Il en est de même s'agissant des autres articles publiés par des journaux locaux dont la diffusion locale est limitée à l'agglomération dinannaise voire tout au plus à sa proximité immédiate.

Ces articles de presse sont donc insuffisants à établir le rayonnement d'importance de l'enseigne CHEZ LA MERE [T].

4) La marque notoire

Le formulaire de nullité déposé le 10 février 2022 devant l'INPI ne reprend pas le moyen de nullité tiré de l'atteinte à la marque notoire. L'INPI rappelle que ce moyen a été invoqué par la Commune Nouvelle de [Localité 3] dans ses premières observations en réponse à celles du titulaire de la marque contestée.

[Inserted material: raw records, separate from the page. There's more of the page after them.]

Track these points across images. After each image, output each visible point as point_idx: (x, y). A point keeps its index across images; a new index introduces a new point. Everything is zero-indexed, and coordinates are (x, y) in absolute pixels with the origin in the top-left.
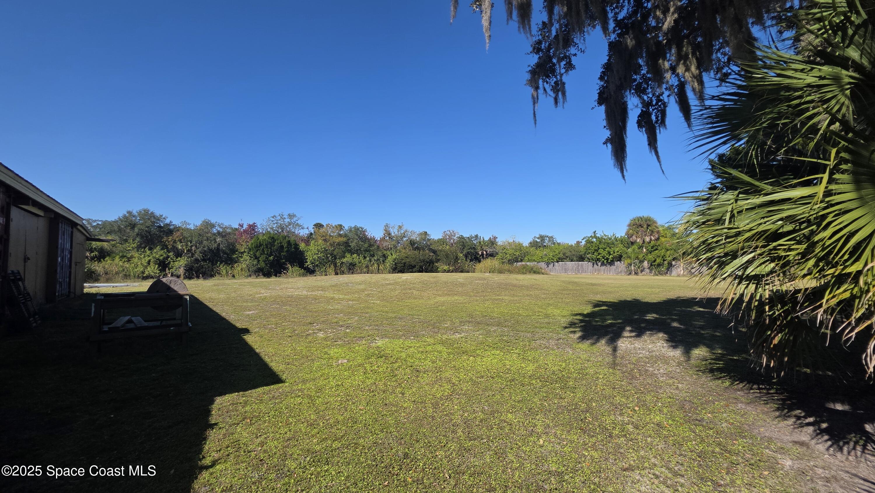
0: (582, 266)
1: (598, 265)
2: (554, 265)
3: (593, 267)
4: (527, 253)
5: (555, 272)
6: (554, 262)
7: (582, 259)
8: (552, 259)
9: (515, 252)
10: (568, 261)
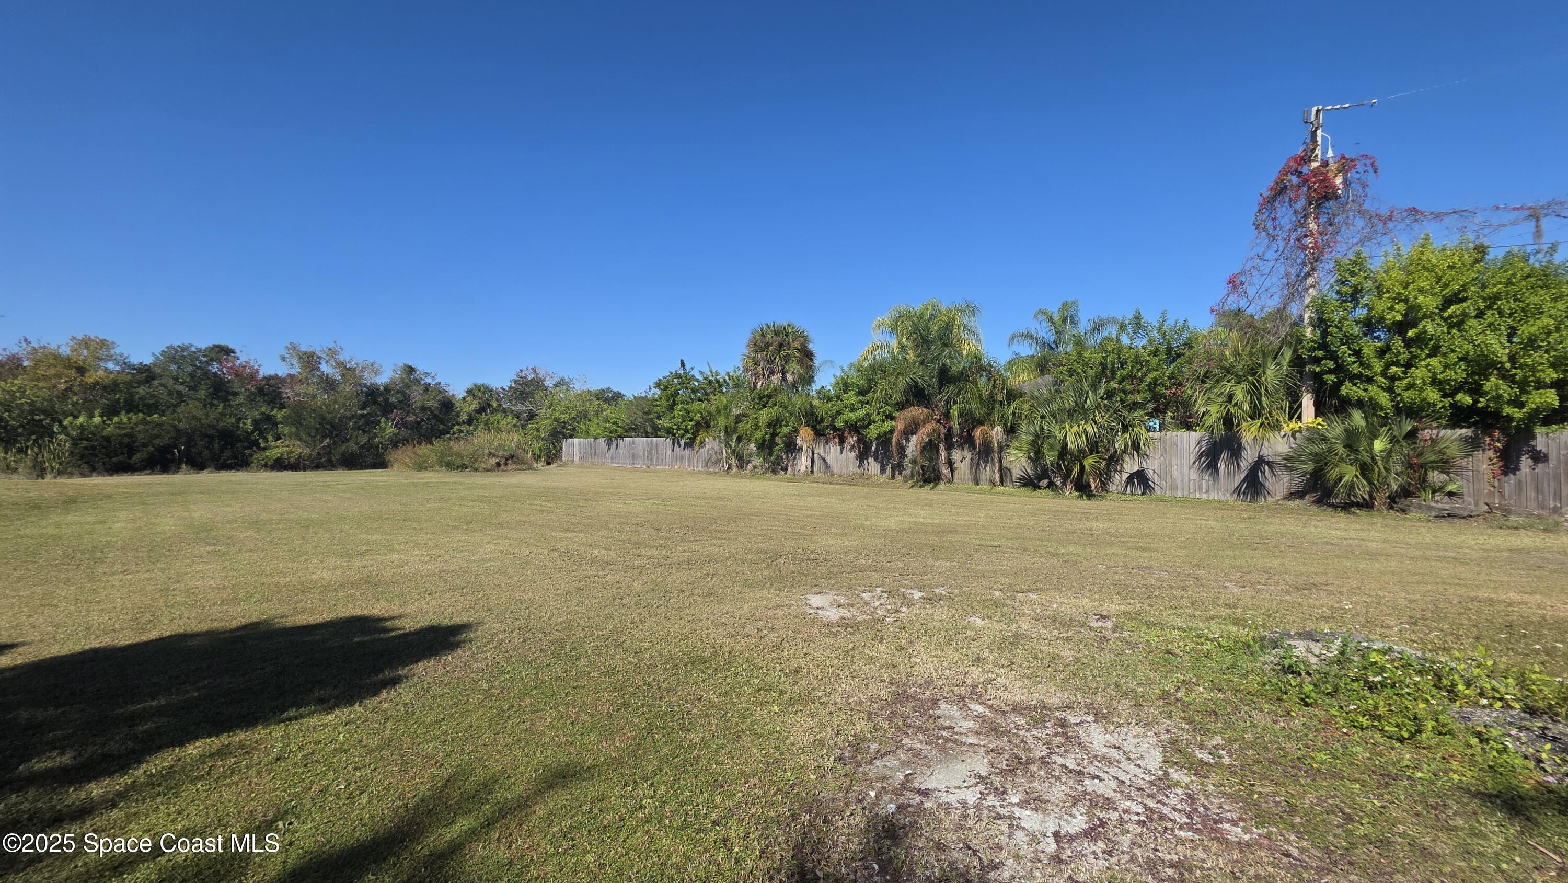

L'article R 716- du code de la propriété intellectuelle précise :

La demande en nullité ou en déchéance mentionnée à l'article L. 716-1 est présentée par écrit selon les conditions et modalités fixées par décision du directeur général de l'Institut national de la propriété industrielle.

Elle comprend :

1° L'identité du demandeur ;

2° Le cas échéant, les indications propres à établir l'existence, la nature, l'origine et la portée des droits antérieurs invoqués ;

3° Les références de la marque contestée, ainsi que l'indication des produits ou services visés par la demande en nullité ou en déchéance ;

4° L'exposé des moyens sur lesquels repose la demande en nullité ou en déchéance, à l'exception de la demande fondée sur l'article L. 714-5 ;

5° La justification du paiement de la redevance prescrite ;

6° Le cas échéant, sauf lorsqu'il a la qualité de conseil en propriété industrielle ou d'avocat, le pouvoir du mandataire, ce pouvoir pouvant être adressé à l'Institut dans le délai d'un mois.

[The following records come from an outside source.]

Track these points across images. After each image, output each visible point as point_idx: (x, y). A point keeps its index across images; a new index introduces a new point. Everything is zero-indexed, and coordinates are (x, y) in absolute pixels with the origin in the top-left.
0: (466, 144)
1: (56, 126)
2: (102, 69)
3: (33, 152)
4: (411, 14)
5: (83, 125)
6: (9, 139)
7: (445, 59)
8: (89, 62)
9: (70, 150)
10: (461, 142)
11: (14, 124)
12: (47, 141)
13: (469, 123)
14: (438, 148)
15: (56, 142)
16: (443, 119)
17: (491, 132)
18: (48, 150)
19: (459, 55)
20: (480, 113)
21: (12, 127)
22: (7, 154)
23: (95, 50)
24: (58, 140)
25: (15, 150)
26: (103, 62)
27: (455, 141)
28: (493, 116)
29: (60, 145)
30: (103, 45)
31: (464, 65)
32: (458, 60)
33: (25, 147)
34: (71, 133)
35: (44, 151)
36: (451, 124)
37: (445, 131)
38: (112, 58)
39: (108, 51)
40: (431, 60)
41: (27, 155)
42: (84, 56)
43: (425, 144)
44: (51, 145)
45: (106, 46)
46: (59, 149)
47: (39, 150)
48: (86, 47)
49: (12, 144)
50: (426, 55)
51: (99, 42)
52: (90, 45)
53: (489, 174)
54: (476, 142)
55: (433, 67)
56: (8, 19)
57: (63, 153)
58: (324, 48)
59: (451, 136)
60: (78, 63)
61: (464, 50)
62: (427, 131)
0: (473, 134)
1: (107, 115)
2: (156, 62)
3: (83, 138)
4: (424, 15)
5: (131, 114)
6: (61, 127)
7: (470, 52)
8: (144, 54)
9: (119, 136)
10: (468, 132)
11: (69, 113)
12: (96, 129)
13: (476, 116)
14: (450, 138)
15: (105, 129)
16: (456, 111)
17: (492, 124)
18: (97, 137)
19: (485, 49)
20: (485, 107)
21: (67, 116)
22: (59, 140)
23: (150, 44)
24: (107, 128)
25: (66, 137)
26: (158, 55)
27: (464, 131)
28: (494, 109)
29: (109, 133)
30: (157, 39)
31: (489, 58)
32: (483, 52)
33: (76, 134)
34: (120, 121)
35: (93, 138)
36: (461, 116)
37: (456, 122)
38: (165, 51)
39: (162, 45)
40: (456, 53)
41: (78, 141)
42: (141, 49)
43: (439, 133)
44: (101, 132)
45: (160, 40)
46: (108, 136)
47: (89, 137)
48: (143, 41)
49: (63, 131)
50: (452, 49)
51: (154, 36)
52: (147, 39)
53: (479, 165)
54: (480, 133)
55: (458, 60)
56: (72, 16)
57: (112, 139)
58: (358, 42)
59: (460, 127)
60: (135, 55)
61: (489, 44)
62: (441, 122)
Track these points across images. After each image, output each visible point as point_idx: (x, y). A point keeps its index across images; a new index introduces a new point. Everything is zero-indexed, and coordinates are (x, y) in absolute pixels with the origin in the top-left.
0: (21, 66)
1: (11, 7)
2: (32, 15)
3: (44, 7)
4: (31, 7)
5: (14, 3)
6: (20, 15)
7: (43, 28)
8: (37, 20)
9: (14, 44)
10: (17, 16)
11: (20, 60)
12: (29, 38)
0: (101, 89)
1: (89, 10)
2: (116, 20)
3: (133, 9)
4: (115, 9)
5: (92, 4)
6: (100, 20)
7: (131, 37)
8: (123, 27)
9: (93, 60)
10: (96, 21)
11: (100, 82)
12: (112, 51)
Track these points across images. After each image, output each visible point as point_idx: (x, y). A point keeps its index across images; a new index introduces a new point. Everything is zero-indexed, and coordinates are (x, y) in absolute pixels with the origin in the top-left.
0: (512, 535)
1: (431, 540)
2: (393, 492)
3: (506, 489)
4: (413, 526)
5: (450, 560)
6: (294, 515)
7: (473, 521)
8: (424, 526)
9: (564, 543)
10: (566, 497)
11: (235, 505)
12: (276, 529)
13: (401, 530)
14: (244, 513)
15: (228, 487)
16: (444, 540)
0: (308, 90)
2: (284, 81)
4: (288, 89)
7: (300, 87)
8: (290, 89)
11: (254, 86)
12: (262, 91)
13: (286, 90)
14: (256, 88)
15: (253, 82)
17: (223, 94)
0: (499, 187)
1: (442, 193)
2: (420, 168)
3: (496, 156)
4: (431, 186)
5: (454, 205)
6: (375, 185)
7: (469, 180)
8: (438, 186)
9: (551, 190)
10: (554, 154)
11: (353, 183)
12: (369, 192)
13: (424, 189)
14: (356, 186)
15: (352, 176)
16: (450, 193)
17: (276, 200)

Après qu'elle a été formée, la demande en nullité ou en déchéance ne peut être étendue à d'autres motifs ou d'autres produits ou services que ceux invoqués ou visés dans la demande initiale.

Dans ces conditions le moyen de nullité tiré de l'atteinte à la marque notoire doit être déclaré irrecevable.

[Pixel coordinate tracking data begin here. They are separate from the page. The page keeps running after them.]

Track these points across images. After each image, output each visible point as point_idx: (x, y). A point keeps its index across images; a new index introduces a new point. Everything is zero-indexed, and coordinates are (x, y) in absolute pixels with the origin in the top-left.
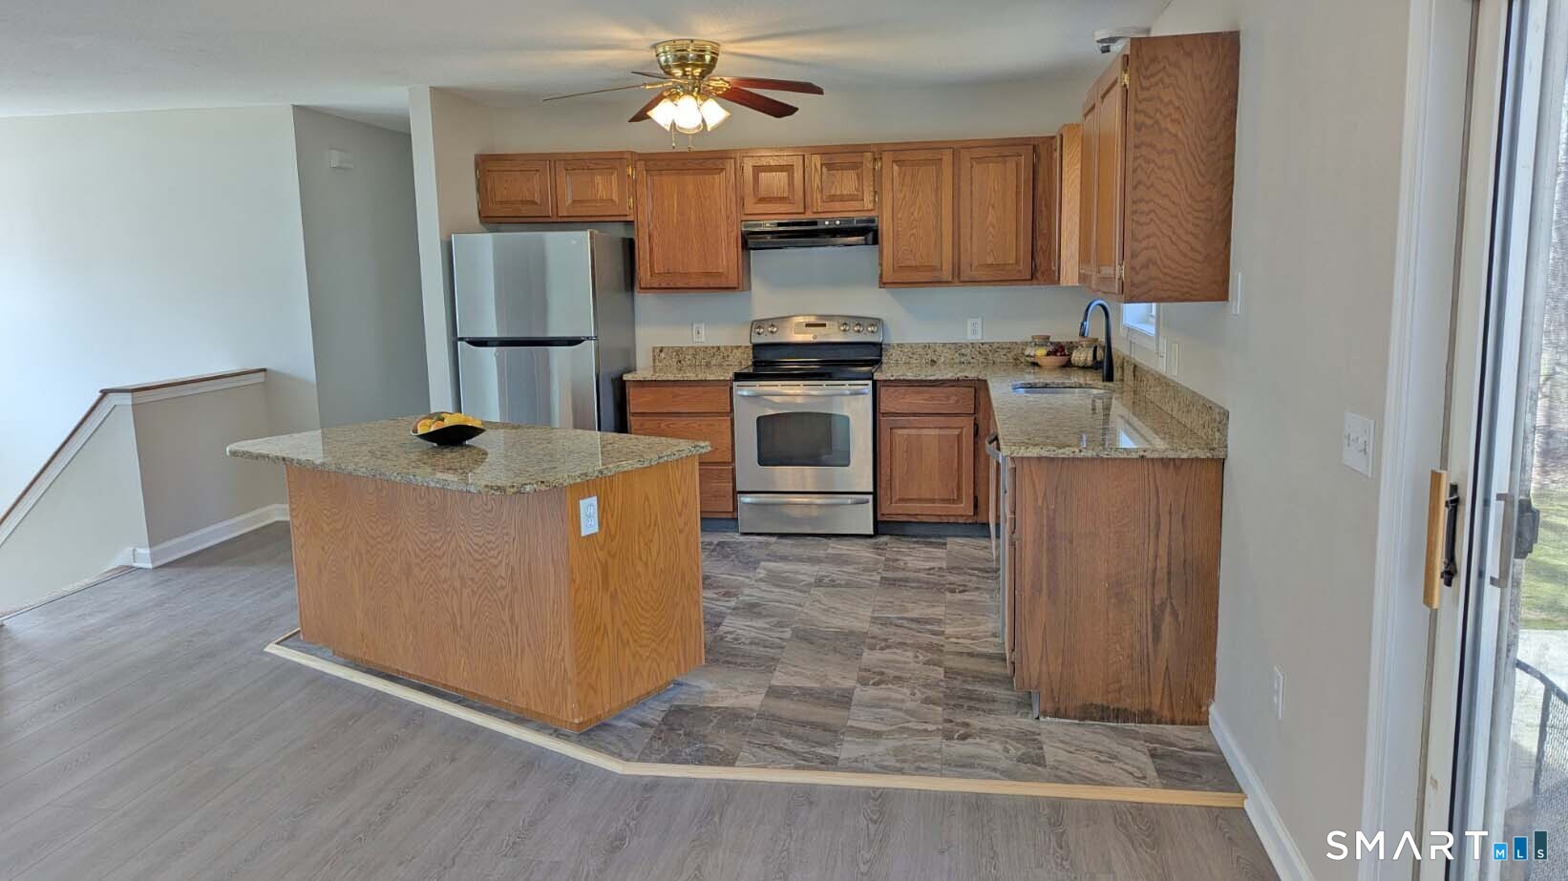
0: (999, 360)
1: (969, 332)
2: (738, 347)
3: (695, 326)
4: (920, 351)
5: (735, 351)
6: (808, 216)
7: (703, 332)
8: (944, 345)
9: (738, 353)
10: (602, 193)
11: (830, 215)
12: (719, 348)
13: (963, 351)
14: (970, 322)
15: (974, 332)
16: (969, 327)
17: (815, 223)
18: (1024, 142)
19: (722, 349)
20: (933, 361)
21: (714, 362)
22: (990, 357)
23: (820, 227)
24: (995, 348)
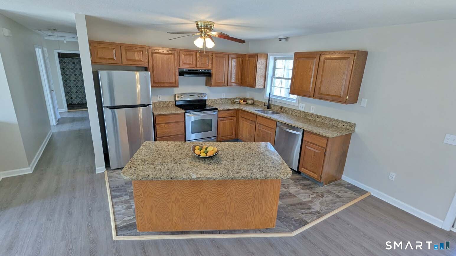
0: (228, 102)
1: (223, 97)
2: (171, 101)
3: (158, 96)
4: (213, 101)
5: (170, 102)
6: (196, 68)
7: (161, 97)
8: (218, 99)
9: (171, 103)
10: (137, 58)
11: (202, 69)
12: (166, 102)
13: (222, 100)
14: (223, 94)
15: (224, 96)
16: (223, 95)
17: (197, 70)
18: (241, 55)
19: (167, 102)
20: (216, 103)
21: (164, 106)
22: (227, 102)
23: (198, 71)
24: (228, 99)
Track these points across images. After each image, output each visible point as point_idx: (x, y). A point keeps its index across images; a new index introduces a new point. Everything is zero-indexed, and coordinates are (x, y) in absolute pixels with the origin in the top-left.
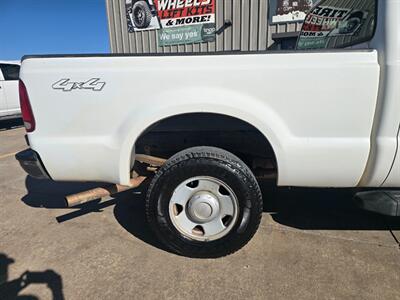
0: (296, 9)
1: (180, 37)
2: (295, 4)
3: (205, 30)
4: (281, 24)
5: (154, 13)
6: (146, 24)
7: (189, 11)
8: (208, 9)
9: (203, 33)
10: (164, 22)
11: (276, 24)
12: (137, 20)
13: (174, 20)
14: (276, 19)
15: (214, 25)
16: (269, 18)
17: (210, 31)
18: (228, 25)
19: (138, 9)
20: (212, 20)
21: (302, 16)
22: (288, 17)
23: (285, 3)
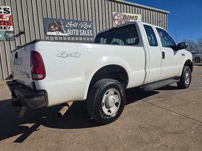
0: (57, 30)
2: (57, 28)
3: (7, 34)
4: (52, 36)
8: (8, 23)
9: (6, 36)
11: (49, 36)
14: (49, 33)
15: (14, 32)
16: (45, 32)
17: (11, 35)
18: (21, 33)
20: (11, 29)
21: (61, 34)
22: (55, 33)
23: (52, 27)
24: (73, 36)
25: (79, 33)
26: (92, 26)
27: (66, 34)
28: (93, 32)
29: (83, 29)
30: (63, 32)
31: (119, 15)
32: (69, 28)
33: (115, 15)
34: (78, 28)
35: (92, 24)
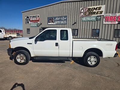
0: (52, 22)
1: (34, 25)
5: (30, 21)
6: (28, 23)
7: (35, 21)
8: (38, 21)
10: (31, 22)
12: (27, 22)
13: (33, 22)
14: (49, 24)
15: (39, 24)
17: (38, 25)
18: (41, 24)
19: (27, 20)
20: (39, 23)
21: (53, 23)
22: (50, 23)
23: (50, 21)
24: (58, 24)
25: (60, 22)
26: (67, 19)
27: (55, 24)
28: (66, 22)
29: (62, 20)
30: (54, 23)
31: (84, 9)
32: (56, 21)
33: (81, 10)
34: (60, 20)
35: (67, 17)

Il convient donc de rejeter le recours formé par la commune Nouvelle de [Localité 3] contre la décision du directeur général de l'INPI.

La cour relève que l'enregistrement d'une marque ne fait pas obstacle à l'exploitation d'une enseigne conformément aux dispositions de l'article L 713-6 du code de la propriété intellectuelle aux termes desquelles :

...

II. - Une marque ne permet pas à son titulaire d'interdire à un tiers l'usage, dans la vie des affaires, d'un nom commercial, d'une enseigne ou d'un nom de domaine, de portée locale, lorsque cet usage est antérieur à la date de la demande d'enregistrement de la marque et s'exerce dans les limites du territoire où ils sont reconnus.

Sur les frais et dépens :

Il y a lieu de condamner la Commune Nouvelle de [Localité 3] aux dépens engagés devant la cour d'appel.

Les demandes formées au titre de l'article 700 du code de procédure civile sont rejetées.

PAR CES MOTIFS

La cour

- Rejette l'exception d'irrecevabilité soulevée par la société ADSAV ;

- Déclare irrecevable le moyen de nullité tiré de l'atteinte à la marque notoire;

- Rejette le recours formé par la Commune Nouvelle de [Localité 3] à l'encontre de la décision du directeur général de l'Institut National de la Propriété Industrielle du 8 février 2023 ;

- Rejette les autres demandes des parties,

- Condamne la Commune Nouvelle de [Localité 3] aux dépens engagés devant la cour d'appel,

- Dit que la présente décision sera notifiée par le greffe par lettre recommandée avec accusé de réception aux parties ainsi qu'à l'Institut National de la Propriété Industrielle.